### Text segment
October 21, 2014, 10:45 am

Financial, population and policy pressures contributed to a significant decline in safety and other outcomes in adult male prisons in the second half of 2013-14 but there were now some tentative signs of improvement, said Nick Hardwick, Chief Inspector of Prisons, publishing his annual report.

Pressures on prisons were very significant in 2013-14:

  • savings included a reduction of £84 million in public sector prison running costs and £88 million as a result of the closure of older prisons and their planned replacement with cheaper places elsewhere. In the short-term, the planned staffing reductions these changes involved resulted in a significant loss of more experienced staff as old prisons closed. This was exacerbated by long-lasting but unplanned vacancies, particularly in London and the South East of England. The staffing reductions followed the ‘Fair and Sustainable programme which changed the role of front-line managers and supervisors, and reduced their number;
  • the total prison population rose from 84,083 at the end of April 2013, which was 96% of the usable operational capacity, to 85,252 at the end of March 2014 which was 99% of the usable operational capacity;
  • a significant policy agenda included plans to transform rehabilitation arrangements, make it harder for prisoners to earn privileges and tighten the rules for temporary release.

The Chief Inspector warned that reports published in 2013-14 showed a significant decline in safety. Safety outcomes for prisoners were worst in adult male local prisons and not good enough in a third of all the prisons inspected in 2013-14. There were often weaknesses in basic safety processes: risk assessments for new prisoners had gaps, too many prisoners in crisis were held in segregation in poor conditions and some prisons were insufficiently focused on tackling violence. The increased availability in prisons of new psychoactive substances, often known as legal highs, was a source of debt and associated bullying and a threat to health.

### What you need to do
a – Could you extract the passage of the prisons report text from "Financial, population and" up to and including "his annual report."?
b – How would you sum up the prisons report text in two sentences?

### Extracted information

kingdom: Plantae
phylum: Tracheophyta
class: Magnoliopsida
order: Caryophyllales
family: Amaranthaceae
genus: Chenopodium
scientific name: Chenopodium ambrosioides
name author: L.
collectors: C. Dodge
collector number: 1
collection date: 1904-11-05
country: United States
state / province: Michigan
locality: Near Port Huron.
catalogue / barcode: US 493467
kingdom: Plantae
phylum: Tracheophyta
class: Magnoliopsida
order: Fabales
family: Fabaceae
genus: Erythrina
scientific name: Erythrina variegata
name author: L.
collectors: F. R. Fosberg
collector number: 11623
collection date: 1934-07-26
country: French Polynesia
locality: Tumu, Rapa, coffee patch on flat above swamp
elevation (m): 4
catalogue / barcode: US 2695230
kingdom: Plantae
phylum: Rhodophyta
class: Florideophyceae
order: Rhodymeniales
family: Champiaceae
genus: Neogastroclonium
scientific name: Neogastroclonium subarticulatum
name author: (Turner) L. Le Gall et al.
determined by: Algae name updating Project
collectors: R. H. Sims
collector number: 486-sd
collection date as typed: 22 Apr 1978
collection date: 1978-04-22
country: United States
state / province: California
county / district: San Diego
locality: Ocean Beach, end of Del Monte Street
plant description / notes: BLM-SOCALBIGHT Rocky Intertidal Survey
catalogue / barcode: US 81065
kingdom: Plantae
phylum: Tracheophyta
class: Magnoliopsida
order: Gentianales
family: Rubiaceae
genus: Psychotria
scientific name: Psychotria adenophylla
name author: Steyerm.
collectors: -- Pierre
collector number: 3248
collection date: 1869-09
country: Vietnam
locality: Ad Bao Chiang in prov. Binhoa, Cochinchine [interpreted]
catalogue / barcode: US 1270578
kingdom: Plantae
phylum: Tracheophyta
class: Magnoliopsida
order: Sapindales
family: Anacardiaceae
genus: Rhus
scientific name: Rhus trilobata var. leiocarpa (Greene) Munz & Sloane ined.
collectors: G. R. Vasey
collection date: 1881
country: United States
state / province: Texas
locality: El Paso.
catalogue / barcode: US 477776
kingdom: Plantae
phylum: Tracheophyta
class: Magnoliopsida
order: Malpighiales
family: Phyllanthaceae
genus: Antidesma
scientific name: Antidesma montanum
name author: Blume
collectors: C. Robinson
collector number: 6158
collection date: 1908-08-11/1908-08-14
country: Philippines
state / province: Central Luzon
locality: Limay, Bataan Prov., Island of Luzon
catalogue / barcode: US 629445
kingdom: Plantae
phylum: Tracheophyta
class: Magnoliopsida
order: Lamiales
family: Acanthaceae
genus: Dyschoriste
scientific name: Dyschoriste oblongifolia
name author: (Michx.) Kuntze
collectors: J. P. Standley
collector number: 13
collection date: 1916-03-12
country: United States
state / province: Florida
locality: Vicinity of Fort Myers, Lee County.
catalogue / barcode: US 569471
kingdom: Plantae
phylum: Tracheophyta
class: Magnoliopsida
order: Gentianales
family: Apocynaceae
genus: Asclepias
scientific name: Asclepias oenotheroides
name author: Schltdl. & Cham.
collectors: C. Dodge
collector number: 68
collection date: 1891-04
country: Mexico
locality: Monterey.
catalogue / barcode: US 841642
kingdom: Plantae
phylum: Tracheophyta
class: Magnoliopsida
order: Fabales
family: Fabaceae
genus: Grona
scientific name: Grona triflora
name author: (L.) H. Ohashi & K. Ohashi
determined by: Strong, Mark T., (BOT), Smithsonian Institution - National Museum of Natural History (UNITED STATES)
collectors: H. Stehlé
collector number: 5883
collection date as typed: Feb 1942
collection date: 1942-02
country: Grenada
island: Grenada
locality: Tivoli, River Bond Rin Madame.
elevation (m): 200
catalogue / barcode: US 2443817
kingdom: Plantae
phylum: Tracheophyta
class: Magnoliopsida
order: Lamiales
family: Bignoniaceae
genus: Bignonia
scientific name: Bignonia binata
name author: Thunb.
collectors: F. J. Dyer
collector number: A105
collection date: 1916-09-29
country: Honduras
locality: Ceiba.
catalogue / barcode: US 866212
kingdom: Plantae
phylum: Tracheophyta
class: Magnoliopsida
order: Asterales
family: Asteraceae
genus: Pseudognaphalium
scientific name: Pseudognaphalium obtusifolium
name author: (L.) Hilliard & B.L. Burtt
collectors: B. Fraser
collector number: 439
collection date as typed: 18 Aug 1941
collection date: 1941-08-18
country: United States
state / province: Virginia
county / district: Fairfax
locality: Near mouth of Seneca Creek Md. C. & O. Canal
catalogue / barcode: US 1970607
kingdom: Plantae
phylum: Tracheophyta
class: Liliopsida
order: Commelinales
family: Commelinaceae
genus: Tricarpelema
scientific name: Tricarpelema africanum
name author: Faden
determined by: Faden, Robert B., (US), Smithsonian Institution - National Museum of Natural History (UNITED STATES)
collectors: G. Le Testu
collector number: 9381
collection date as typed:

### Results
a –
Financial, population and policy pressures contributed to a significant decline in safety and other outcomes in adult male prisons in the second half of 2013-14 but there were now some tentative signs of improvement, said Nick Hardwick, Chief Inspector of Prisons, publishing his annual report.

b – Publishing his annual report, Chief Inspector of Prisons Nick Hardwick said that financial, population and policy pressures contributed to a significant decline in safety and other outcomes in adult male prisons in the second half of 2013-14, though there were now some tentative signs of improvement. Safety outcomes were worst in adult male local prisons, basic safety processes often had weaknesses, and new psychoactive substances were a source of debt, bullying and a threat to health.